* [Tekst źródłowy]:
****************************************

Obie nie przejęłyśmy się tym i zrobiłysmy sobie śniadanie, a Michał poszedł. Nie mineło pół godz. Ktoś puka. Wyglądam przez judasz, Michał. Dziwne, bo drzwi były otwarte. Nagle wparowuje do naszego mieszkania "wielka szefowa" ze swoim gachem i rzuca się do mnie. Że to ja namówiłam Monikę, żeby tak pisała do niej, że ja jej kazałam się zwolnić. O mało się nie pobiłysmy. Działo się to tak szybko, ta wymiana słów...Monika mówi, że nic jej nie kazałam i, że to ona chce się zwolnić.
A tu o dziwo, ta idiotka szefowa nagle zrobiła oczy, jak słodki kotek:

- Dlaczego Monia? Co ja Ci zrobiłam? Przecież jestem dla Ciebie dobra

ŻE CO PROSZĘ!?!?!!?

Zaczęłam się śmiać, powiedziałam jej wszystko. zauważyłam, co robi.

- Dziewczyny, pożyczam gazety ze sklepu na 3 dni. Później je przyniosę.
Nie przynisoła, wychodziły braki i musiałysmy płacić. A kiedy o tym wspominałysmy, udawała, że przecież ona nic ie brała ze sklepu.

- Ja dzisiaj stawiam flaszkę. Weźcie z półki tamtą i zapiszcie, że (np.) 4 grudnia za nią zapłacę, bo będzie po promocji.

Oczywiście, kartki później znikały, my myślałysmy, że zapłacone już. Okazywało sie, że właśnie tego konkretnego produktu brakuje, no więc dziewczyny (my) ukradłyśmy, i musimy zapłacić, bo inaczej zadzwoni na policję. Wsyztskie siebie nawzajem zaczełysmy pilnować, podejrzewać, atmosfera stawała się potworna.

Kiedy się zwolniła, kazdemu wmawiała, że to ja i Michał kiedyś wprost się mnie zapytał, czy jestem złodziejką. Zdębiałam...

Wracając do Moniki.
Kiedy juz było po kłótni, szefowa z gachem wyszli. Michał został na chwilę, odpalił papierosa, spojrzał się na mnie, jakby chciał mnie zabić i wyszedł. Wiedziałam, że ta kretynka coś już mu nagadała.
Wróciłysmy z Monika do sniadania. Chwile później dostała sms-a od wariatki.

- Uciekaj z tego domu. Kaśka Cię tam przetrzymuje, prawda?!

****************************************

* [Dane wejściowe]:
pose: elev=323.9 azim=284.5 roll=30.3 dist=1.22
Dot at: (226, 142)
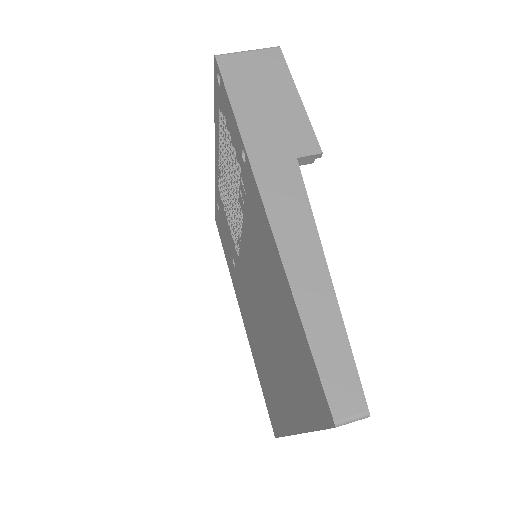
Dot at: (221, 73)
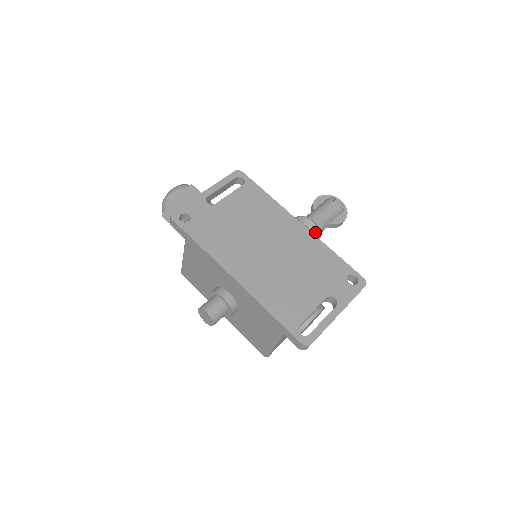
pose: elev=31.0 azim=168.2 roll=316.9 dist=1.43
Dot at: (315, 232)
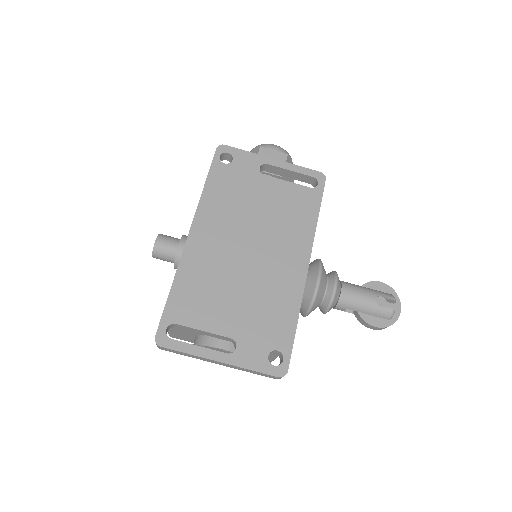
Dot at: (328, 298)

****************************************

* [Zadania do wykonania]:
1. Wypisz wszystkie imiona osób, które padają w tekście, po jednym na osobę i w mianowniku.
2. Przepisz wiernie fragment tekstu od słów „A tu o dziwo, ta” do słów „zauważyłam, co robi.”.
3. Odpowiedz krótko na pytania do tekstu:
(a) Na ile dni szefowa pożyczała gazety ze sklepu?
(b) Przez co osoba opowiadająca wyjrzała, gdy ktoś zapukał?
(c) Kto według SMS-a przetrzymuje Monikę w domu?

* [Odpowiedzi do zadań]:
1. Michał, Monika, Kaśka

2.
A tu o dziwo, ta idiotka szefowa nagle zrobiła oczy, jak słodki kotek:

- Dlaczego Monia? Co ja Ci zrobiłam? Przecież jestem dla Ciebie dobra

ŻE CO PROSZĘ!?!?!!?

Zaczęłam się śmiać, powiedziałam jej wszystko. zauważyłam, co robi.

3.
(a) Na 3 dni.
(b) Przez judasz.
(c) Kaśka.